» Tasks
**a)** Please rewrite the paragraph in the scalability essay beginning "However, since Szabo wrote" in a shorter form that keeps its main facts.
**b)** From the scalability essay, return the passage starting with "This essay is" and going on through "supports this theory.", copied word for word.

Technical Scalability Creates Social Scalability
This essay assumes familiarity with Nick Szabo’s essay on Social Scalability, Vitalik Buterin’s essay on Weak Subjectivity, and Haseeb Qureshi’s essay on Why Decentralization Isn’t As Important As You Think.
This essay is not a rebuttal of Szabo’s essay.
Near the end of his essay, Szabo defines social scalability as “sacrific[ing] computational efficiency and scalability—consum[ing] more cheap computational resources—in order to reduce and better leverage the great expense in human resources needed to maintain the relationships between strangers involved modern institutions such as markets, large firms, and governments.”
The triumph of Bitcoin over Bitcoin Cash and Bitcoin SV certainly supports this theory.
However, since Szabo wrote his seminal essay in February 2017, the crypto ecosystem has come a long way. Although Szabo conceived of the idea of smart contracts about 20 years ago, only over the last 24 months has the world at large come to appreciate the most useful application of smart contracts: DeFi.
DeFi changes everything.
This essay assumes that the most important function of a blockchain is not non-sovereign money in and of itself. Rather, the most important function of a blockchain is DeFi.
Changing the primary function of the system from being strictly about censorship-resistant, non-sovereign money, to a highly functional and programmable development environment for financial applications should have impacts on every single layer of the technology stack from the networking layer (e.g. gossip vs Turbine) through the execution environment (e.g. EVM vs SeaLevel). (For a brief overview of how Solana differs from Ethereum, see the appendix of this essay)
Blockchains should therefore be designed and managed over time first and foremost as DeFi development platforms.

» Dataset excerpt
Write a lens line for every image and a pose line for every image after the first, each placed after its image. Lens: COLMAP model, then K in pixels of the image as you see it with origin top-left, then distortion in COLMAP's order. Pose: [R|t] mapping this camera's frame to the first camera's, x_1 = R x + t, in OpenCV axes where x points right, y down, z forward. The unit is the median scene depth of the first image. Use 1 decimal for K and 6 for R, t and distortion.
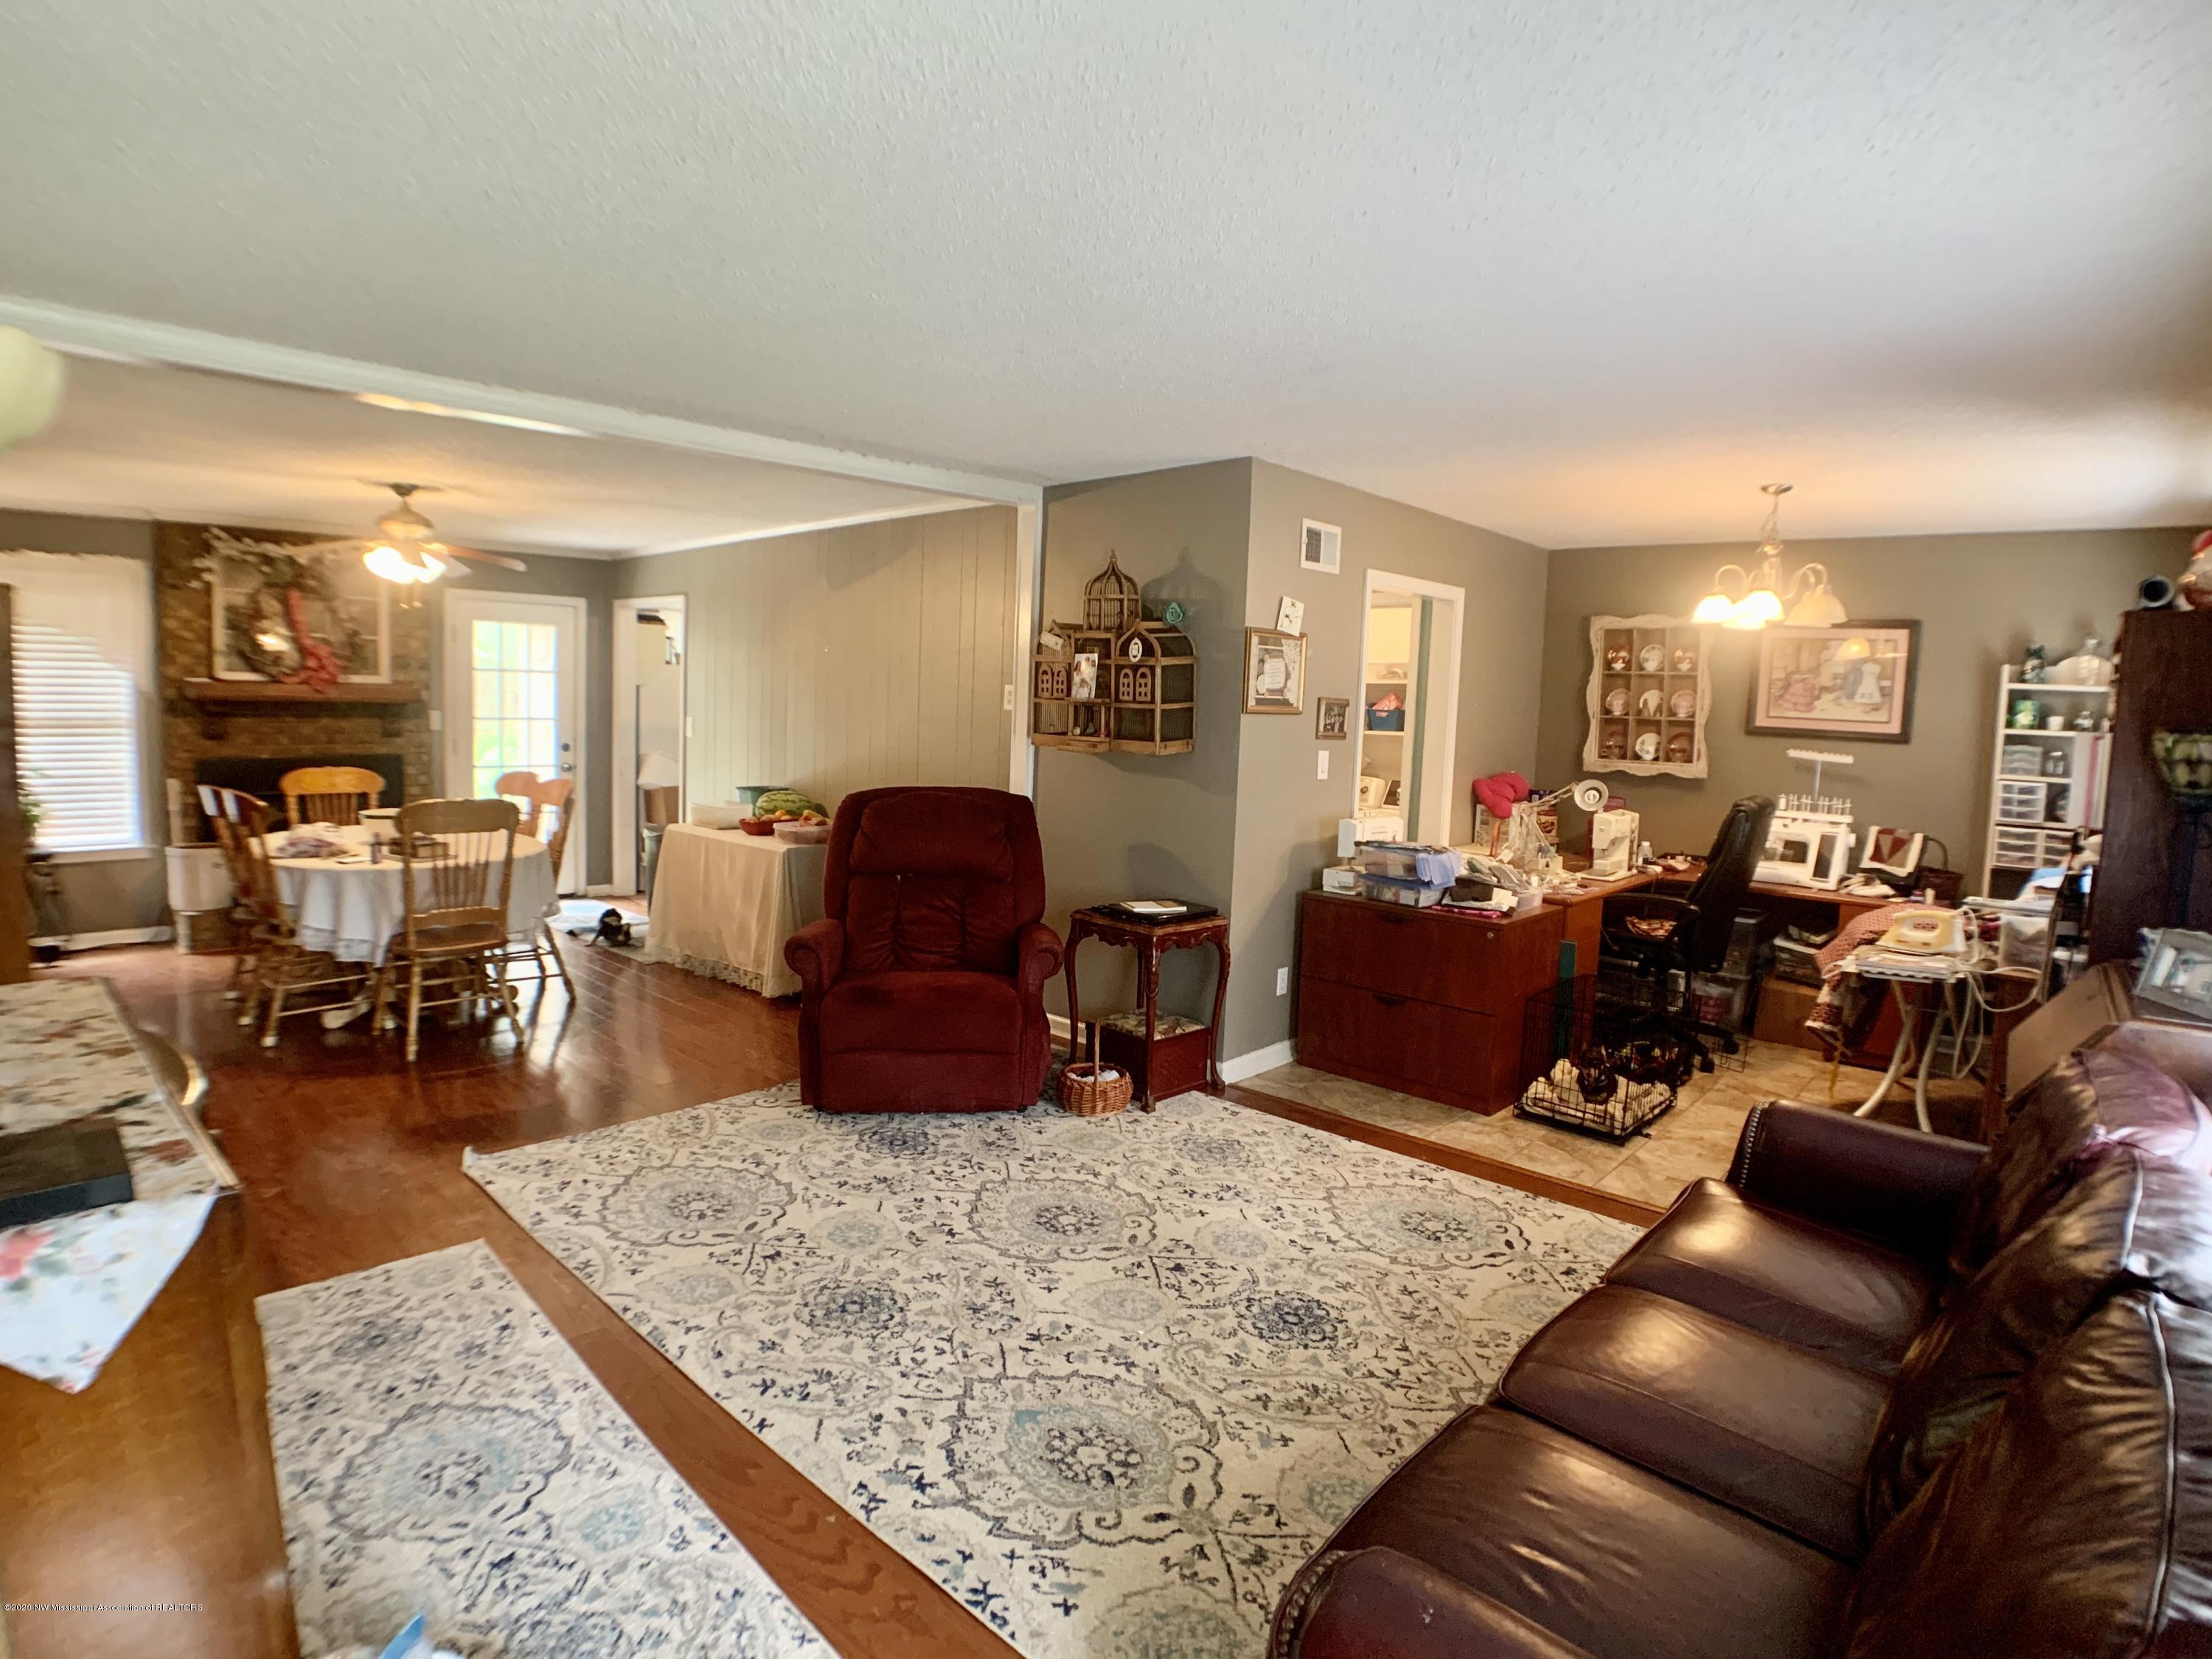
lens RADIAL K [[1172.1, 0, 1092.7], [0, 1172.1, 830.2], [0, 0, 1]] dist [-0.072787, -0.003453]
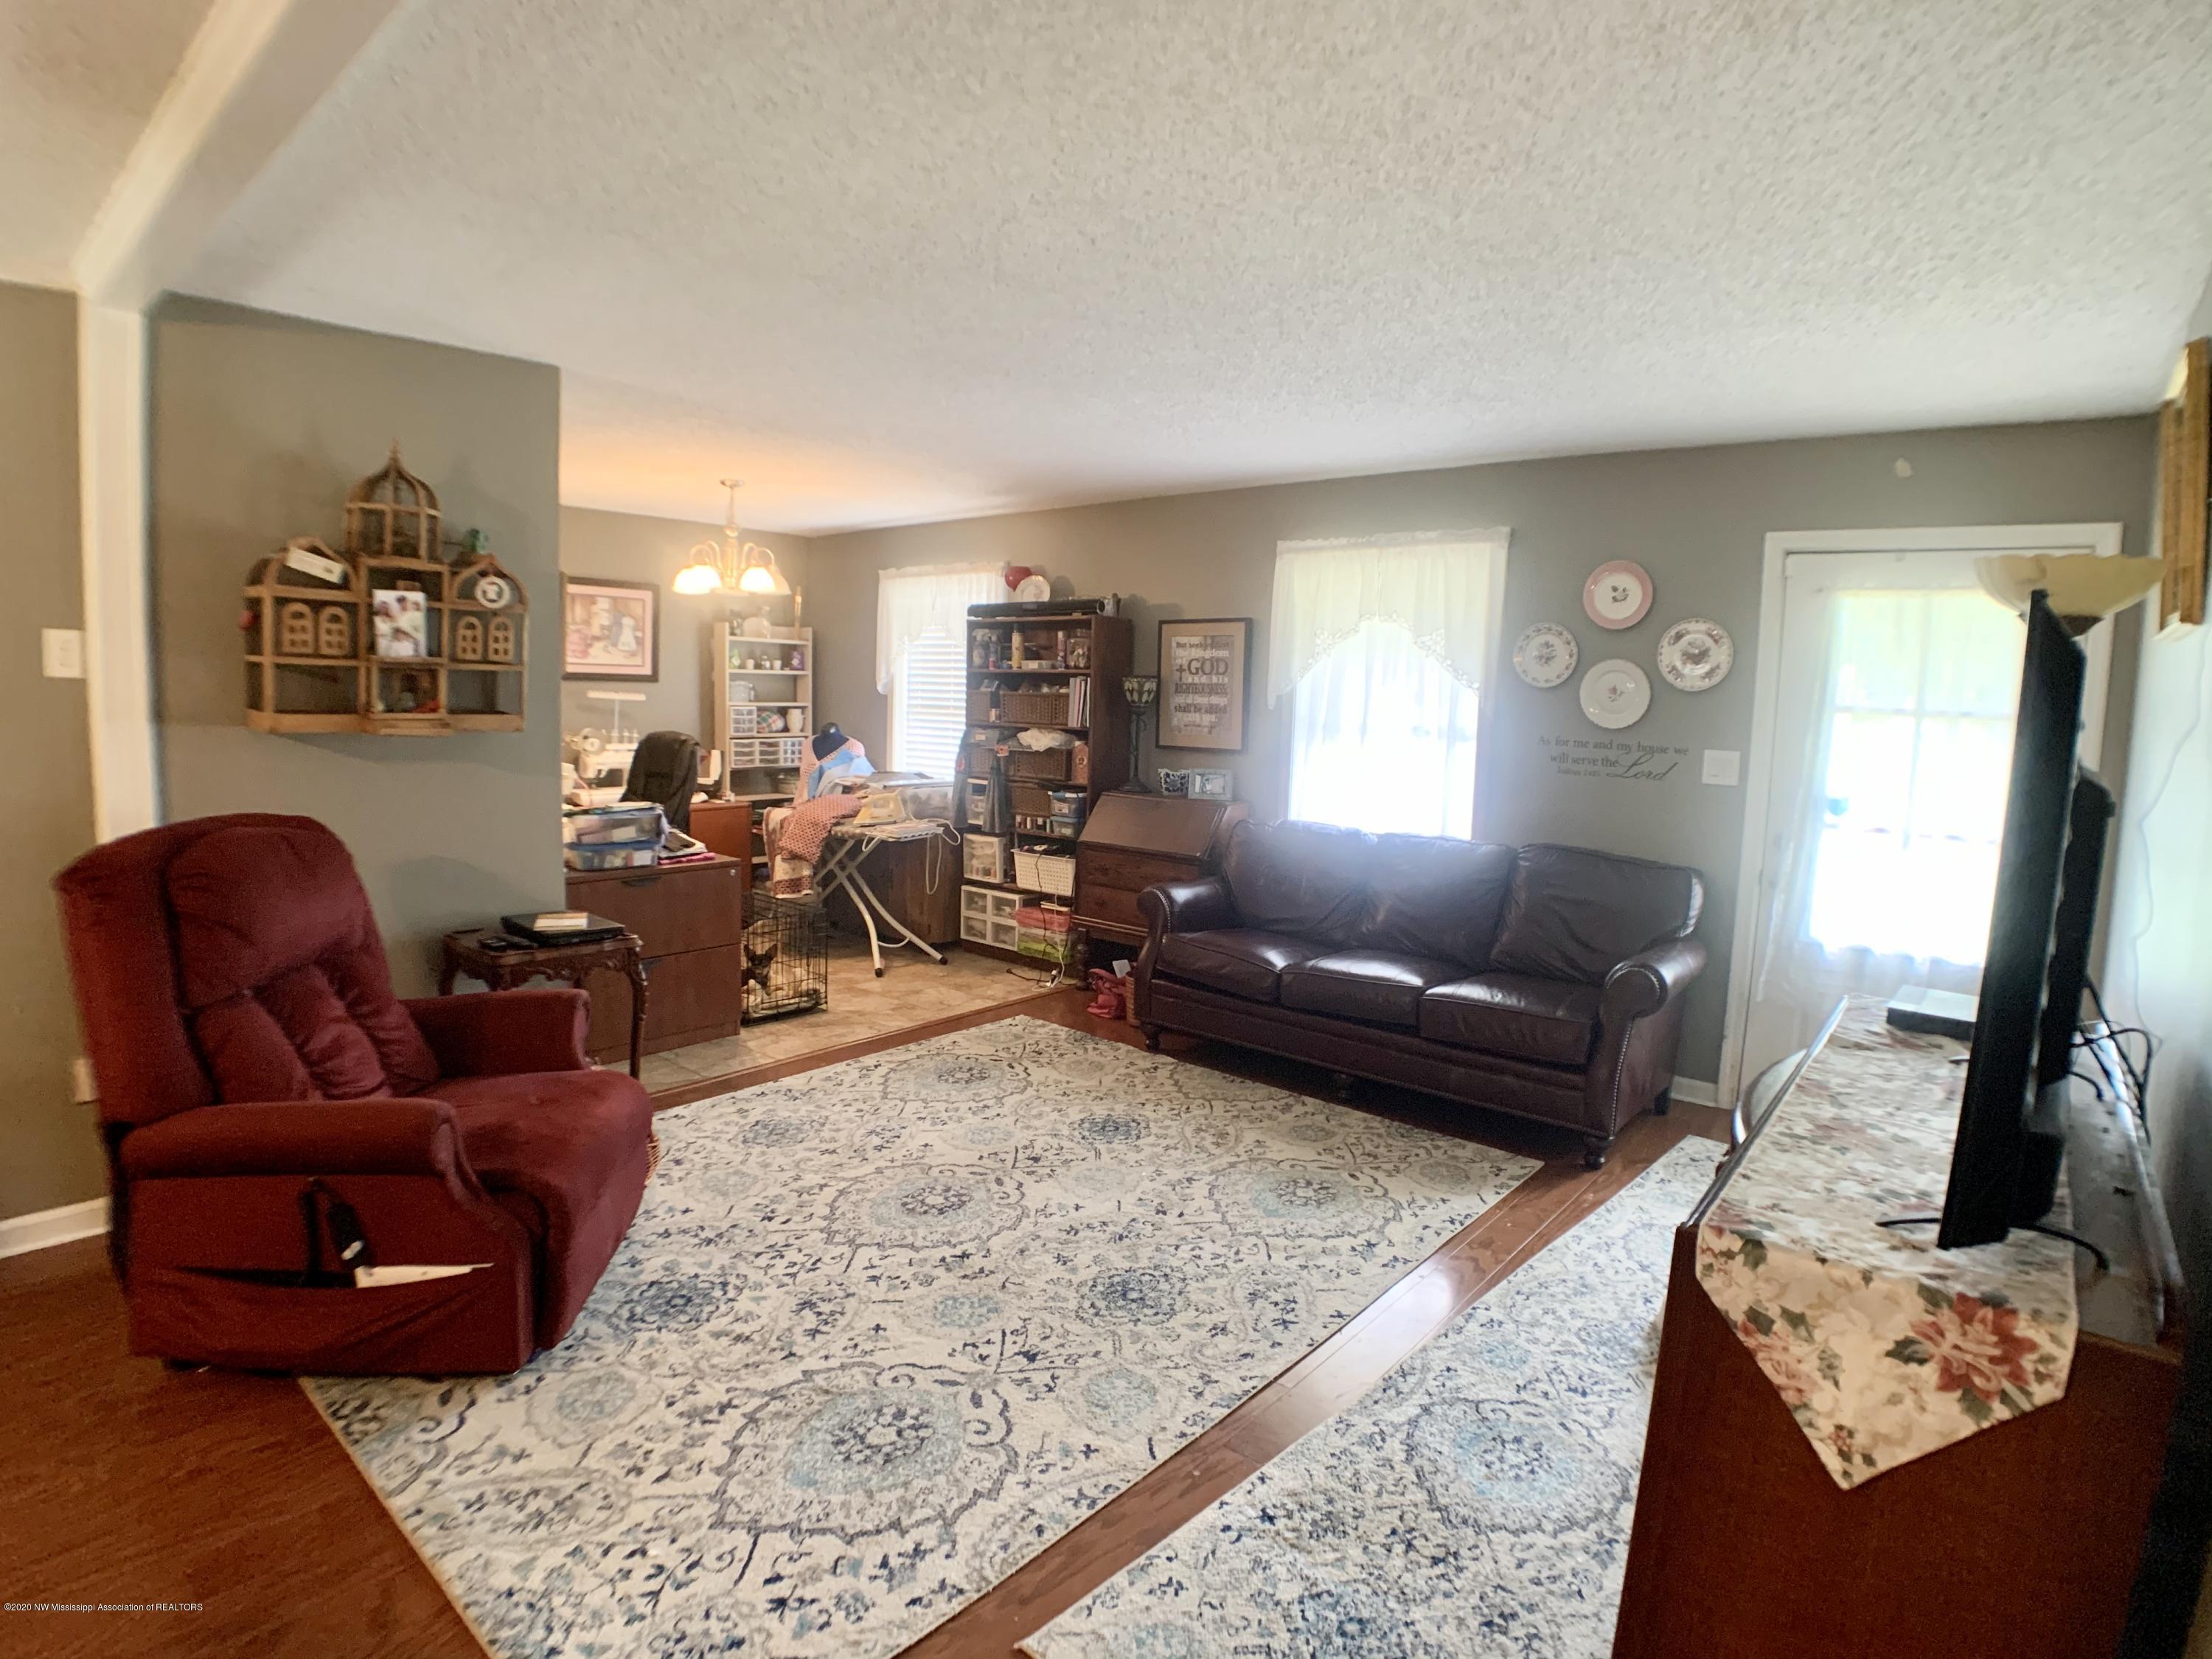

» Task-by-task answers
**a)** The crypto ecosystem has advanced greatly since Szabo's February 2017 essay. He conceived of smart contracts about 20 years ago, yet only in the last 24 months has the wider world recognized their most useful application: DeFi.

**b)**
This essay is not a rebuttal of Szabo’s essay.
Near the end of his essay, Szabo defines social scalability as “sacrific[ing] computational efficiency and scalability—consum[ing] more cheap computational resources—in order to reduce and better leverage the great expense in human resources needed to maintain the relationships between strangers involved modern institutions such as markets, large firms, and governments.”
The triumph of Bitcoin over Bitcoin Cash and Bitcoin SV certainly supports this theory.